Aruna melotot kesal pada Valda lalu berganti menatap Defria dengan tersenyum. “Nama saya Aruna, Tante ....”

“Iya, namanya Aruna ... cantik, bukan?” tanya Valda.

Defria bangkit dari duduknya mendekat pada Aruna. Depan, samping, belakang di lihatnya dengan teliti.

“Kau yakin dia pacarmu? Apa tidak salah? Rambut kering berantakan, aroma tubuhnya juga tidak enak. Lihat kulit wajahnya, tidak terawat terlihat tidak sehat! Pakaiannya pun, itu pasti pakaian murahan,” tutur Defria penuh cercaan.

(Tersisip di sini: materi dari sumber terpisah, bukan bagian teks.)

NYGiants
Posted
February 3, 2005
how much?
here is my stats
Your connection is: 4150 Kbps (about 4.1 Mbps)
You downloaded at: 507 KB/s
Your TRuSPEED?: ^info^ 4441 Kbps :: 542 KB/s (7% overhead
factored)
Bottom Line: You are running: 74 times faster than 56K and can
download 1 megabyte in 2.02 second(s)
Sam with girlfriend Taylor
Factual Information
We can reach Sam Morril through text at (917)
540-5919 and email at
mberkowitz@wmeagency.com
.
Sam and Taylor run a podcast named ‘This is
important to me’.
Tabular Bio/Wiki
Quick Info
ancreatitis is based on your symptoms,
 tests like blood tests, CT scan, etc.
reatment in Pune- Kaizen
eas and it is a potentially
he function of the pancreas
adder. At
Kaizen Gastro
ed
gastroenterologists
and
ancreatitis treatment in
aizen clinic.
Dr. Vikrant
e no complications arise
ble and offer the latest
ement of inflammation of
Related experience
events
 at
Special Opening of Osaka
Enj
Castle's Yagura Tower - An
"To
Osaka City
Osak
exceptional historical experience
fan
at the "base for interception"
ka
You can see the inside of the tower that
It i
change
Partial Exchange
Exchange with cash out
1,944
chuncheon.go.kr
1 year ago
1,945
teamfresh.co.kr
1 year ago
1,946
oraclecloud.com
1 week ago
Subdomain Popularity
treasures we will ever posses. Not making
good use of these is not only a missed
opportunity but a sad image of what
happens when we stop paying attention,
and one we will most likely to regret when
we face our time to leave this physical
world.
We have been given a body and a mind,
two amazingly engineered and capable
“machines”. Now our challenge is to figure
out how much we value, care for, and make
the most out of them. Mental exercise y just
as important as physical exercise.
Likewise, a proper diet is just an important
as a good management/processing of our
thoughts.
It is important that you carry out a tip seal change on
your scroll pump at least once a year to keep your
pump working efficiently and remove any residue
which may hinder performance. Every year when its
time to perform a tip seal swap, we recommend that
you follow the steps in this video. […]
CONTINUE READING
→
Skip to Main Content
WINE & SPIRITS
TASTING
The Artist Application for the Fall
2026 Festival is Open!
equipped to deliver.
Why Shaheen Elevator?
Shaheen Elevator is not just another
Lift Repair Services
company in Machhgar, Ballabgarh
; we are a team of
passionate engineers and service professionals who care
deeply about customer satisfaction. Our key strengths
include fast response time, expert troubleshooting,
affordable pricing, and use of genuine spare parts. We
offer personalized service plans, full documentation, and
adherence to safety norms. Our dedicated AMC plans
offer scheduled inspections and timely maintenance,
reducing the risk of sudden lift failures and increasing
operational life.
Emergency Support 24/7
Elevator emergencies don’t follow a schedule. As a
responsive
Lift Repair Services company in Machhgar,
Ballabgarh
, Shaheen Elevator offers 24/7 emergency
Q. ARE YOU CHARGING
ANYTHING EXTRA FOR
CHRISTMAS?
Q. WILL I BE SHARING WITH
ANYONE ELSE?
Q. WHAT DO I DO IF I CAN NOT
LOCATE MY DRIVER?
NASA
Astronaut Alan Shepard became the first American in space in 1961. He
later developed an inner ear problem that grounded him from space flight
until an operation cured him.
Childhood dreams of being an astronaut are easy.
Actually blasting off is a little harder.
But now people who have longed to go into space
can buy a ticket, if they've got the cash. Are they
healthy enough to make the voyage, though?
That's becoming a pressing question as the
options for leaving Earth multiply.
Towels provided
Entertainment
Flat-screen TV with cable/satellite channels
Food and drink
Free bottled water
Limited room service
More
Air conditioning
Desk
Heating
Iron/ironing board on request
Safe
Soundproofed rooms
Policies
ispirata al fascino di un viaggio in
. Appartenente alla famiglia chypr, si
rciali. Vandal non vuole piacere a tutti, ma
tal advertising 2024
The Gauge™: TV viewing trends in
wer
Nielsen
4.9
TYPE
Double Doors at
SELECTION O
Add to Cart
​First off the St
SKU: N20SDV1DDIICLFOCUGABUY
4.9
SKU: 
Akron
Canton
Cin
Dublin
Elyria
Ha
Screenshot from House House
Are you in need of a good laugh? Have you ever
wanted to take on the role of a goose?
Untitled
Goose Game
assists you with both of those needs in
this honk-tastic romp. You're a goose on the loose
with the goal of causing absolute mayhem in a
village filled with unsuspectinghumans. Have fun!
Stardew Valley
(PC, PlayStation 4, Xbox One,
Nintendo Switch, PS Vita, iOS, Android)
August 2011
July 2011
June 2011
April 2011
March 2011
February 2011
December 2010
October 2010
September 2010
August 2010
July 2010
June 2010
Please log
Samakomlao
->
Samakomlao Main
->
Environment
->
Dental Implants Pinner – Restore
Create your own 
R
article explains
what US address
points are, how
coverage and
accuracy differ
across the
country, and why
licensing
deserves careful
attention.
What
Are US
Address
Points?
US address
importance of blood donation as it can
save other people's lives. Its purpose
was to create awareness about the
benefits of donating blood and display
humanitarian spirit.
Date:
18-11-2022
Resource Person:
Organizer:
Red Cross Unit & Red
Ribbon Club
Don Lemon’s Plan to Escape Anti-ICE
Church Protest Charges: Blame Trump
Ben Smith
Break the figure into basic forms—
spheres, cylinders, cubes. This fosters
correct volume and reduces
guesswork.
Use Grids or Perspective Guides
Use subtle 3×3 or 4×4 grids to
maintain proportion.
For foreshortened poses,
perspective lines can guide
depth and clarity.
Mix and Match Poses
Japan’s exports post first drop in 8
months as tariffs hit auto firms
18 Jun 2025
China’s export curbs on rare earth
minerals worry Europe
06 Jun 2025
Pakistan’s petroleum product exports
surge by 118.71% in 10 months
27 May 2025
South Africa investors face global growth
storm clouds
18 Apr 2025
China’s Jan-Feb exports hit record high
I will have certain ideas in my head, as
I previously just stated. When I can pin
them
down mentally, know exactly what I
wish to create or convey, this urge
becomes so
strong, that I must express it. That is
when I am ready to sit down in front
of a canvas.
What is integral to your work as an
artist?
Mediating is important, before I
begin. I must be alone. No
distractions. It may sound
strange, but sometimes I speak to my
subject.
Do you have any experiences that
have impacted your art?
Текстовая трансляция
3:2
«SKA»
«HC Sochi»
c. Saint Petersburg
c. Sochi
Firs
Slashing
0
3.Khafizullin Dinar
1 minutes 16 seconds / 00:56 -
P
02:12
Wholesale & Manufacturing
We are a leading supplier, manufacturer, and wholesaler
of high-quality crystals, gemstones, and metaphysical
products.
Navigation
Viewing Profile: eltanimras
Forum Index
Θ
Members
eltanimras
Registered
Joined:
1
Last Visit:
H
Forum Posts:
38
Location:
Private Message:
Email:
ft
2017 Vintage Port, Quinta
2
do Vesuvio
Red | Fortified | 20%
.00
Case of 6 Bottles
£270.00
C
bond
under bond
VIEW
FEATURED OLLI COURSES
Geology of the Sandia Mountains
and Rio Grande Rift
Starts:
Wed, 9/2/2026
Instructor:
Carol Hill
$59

Kemudian ia duduk kembali dengan raut wajah yang kesal.

Valda menyadari apa yang Mama-nya tuturkan dan itu memang benar, tapi ia harus mengelakan itu.

“Aruna perempuan sederhana dan itu yang membuatku suka!” ujar Valda.

“Kau ini ... Papamu akan marah jika tahu semua ini. Kau harus nurut pada Papamu, Mama capek kalau harus mendengar kalian bertengkar terus. Mama tidak mau menjelaskan apa-apa pada Papamu, terserah padamu saja!” jelas Defria seraya melengos pergi.

“Mama jangan mengkhawatirkanku. Bye ...” teriak Valda seraya melambaikan tangan.

Aruna melihat kalau Defria sudah pergi, lalu ia mengibaskan tangan Valda dan bergeser menjauh darinya.

“Apa-apaan kau ini? Memegangku seenaknya. Iiih ... iiih ...” ujarnya seraya mengusap-usap bekas tangan Valda.

“Hehhh ... kau harusnya bersyukur. Banyak perempuan yang mengantri ingin di peluk olehku!”

“Aiish ...” Aruna mendelik. “Eh apa maksudmu mengatakan kalau aku pacarmu?” tanyanya.